> _Excerpt to read_
There is No Evidence that CWD is Transmissible to Humans

February 25, 2019 | by National Deer Alliance

The National Deer Alliance (NDA) reminds hunters, or anyone else who consumes wild cervid (deer and elk) meat, that there remains no scientific evidence that chronic wasting disease (CWD) is transmissible to humans despite comments by some that have garnered national attention.

“Recent statements by Dr. Michael Osterholm from the University of Minnesota regarding the likelihood that human cases of CWD are probable and possibly substantial in number are speculative and sensational, and are not supported by current scientific evidence,” said Nick Pinizzotto, president and CEO of National Deer Alliance. “Mr. Osterholm’s predictions have created needless confusion in a situation that is already rife with contradictory opinions regarding CWD impacts on the conservation of wild deer and those who enjoy deer as a natural source of protein. Unfortunately, his false alarm that stoked the fires of misinformed mass media seeking ‘click bait’ opportunities.”

While it is fair to have opinions about the many concerning aspects of CWD, it is important that words are chosen wisely, and that the focus is on what is known about the disease, as opposed to speculating on what is not known. Actions taken in response to CWD must be based on the best available science. After more than 50 years of history with CWD, undoubtedly thousands, if not tens of thousands, of infected animals have been eaten, yet there remains no human case of the disease.

> _Explore the material_
1. Answer these questions using the press release on chronic wasting disease:
(a) Who is the president and CEO of the National Deer Alliance?
(b) Which university is Dr. Michael Osterholm from?
(c) How many years of history with CWD does the press release cite?
2. Give every proper name of a person, organization, or institution in the press release on chronic wasting disease, listing each only once.
3. Pick up the press release on chronic wasting disease after its final sentence and keep writing.

> _Entries supplied_
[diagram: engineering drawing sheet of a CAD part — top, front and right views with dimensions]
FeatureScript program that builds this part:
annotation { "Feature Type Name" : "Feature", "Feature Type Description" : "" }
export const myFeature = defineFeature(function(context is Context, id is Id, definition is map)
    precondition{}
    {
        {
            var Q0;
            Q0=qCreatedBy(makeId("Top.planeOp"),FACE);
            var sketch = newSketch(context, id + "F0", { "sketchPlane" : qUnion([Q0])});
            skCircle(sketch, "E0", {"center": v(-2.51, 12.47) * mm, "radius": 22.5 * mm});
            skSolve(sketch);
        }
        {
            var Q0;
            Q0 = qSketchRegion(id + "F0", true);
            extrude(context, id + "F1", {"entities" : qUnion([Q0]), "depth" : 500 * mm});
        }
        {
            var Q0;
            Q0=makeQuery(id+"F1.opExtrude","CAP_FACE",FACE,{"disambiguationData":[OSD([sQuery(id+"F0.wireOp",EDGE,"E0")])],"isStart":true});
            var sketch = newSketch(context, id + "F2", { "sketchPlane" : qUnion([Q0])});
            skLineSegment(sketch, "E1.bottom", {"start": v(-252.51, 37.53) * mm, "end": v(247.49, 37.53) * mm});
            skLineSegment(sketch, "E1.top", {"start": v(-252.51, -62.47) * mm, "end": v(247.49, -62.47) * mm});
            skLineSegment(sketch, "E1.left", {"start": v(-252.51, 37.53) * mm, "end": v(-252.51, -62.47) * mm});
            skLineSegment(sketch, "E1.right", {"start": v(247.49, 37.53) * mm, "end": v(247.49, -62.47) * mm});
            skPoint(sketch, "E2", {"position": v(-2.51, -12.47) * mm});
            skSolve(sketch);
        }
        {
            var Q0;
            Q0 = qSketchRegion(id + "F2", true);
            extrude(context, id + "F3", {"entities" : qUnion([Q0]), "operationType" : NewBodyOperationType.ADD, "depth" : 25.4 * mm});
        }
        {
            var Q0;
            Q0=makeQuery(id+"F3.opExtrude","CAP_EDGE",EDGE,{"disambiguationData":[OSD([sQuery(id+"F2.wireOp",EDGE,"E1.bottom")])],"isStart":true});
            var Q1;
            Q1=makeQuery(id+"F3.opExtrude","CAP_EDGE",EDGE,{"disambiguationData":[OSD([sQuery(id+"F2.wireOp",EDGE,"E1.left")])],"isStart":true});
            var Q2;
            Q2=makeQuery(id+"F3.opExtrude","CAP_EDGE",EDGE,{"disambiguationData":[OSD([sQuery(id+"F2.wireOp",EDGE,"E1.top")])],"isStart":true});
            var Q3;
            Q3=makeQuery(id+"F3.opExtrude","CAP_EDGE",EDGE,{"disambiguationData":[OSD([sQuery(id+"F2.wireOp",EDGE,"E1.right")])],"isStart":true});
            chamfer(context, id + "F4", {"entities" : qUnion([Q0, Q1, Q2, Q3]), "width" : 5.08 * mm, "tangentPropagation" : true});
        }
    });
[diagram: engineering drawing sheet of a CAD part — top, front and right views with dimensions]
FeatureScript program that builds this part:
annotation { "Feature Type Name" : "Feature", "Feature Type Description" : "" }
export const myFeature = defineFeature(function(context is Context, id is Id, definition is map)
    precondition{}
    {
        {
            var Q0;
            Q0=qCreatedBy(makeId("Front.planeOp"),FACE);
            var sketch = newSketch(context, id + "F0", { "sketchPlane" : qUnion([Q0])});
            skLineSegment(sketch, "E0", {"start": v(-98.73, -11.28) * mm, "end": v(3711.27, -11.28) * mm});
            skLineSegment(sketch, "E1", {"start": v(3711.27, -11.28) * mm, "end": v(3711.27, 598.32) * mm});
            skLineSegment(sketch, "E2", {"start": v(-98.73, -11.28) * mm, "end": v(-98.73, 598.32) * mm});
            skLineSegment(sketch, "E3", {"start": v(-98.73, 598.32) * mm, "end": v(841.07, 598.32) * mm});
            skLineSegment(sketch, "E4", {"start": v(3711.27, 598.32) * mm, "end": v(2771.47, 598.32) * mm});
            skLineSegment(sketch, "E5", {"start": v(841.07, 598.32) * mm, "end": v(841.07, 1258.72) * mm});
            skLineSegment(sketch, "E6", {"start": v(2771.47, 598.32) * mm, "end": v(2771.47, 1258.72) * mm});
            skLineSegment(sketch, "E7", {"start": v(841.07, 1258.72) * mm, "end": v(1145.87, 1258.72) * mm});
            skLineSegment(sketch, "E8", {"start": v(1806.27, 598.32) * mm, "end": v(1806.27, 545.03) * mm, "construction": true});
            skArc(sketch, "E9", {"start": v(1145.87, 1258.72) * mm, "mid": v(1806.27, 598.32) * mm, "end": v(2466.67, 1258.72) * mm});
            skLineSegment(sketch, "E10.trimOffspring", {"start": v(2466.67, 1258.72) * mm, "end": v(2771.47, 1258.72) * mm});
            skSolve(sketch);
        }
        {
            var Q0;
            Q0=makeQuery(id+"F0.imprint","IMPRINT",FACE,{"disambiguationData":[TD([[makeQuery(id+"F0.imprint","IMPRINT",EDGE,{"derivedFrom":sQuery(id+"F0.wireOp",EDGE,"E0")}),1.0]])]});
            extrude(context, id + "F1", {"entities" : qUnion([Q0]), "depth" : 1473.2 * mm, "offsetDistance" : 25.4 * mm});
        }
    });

> _Results of the tasks_
1.
(a) Nick Pinizzotto
(b) The University of Minnesota
(c) More than 50 years

2.
- National Deer Alliance
- Michael Osterholm
- University of Minnesota
- Nick Pinizzotto

3.
The Centers for Disease Control and Prevention (CDC) states that there is no strong evidence for the occurrence of CWD in people, but it still recommends that hunters not eat deer that test positive for the disease out of an abundance of caution. NDA agrees with the guidance from CDC but reiterates that the agency does not state transmission to humans is either likely or inevitable.

 “Stating more than we know about CWD has no value, particularly when we’re dealing with wildlife like deer and elk, two species that are tightly woven into the fabric of a majority of American’s lives.  The last thing we need to do is scare people away from consuming deer meat or to worry them about the deer in their backyard and neighborhood park,” added Pinizzotto. “Further research is needed to answer the many important questions we have about CWD and how to manage it, but until science tells us more, we have to move forward armed with the best information available, and nothing more.”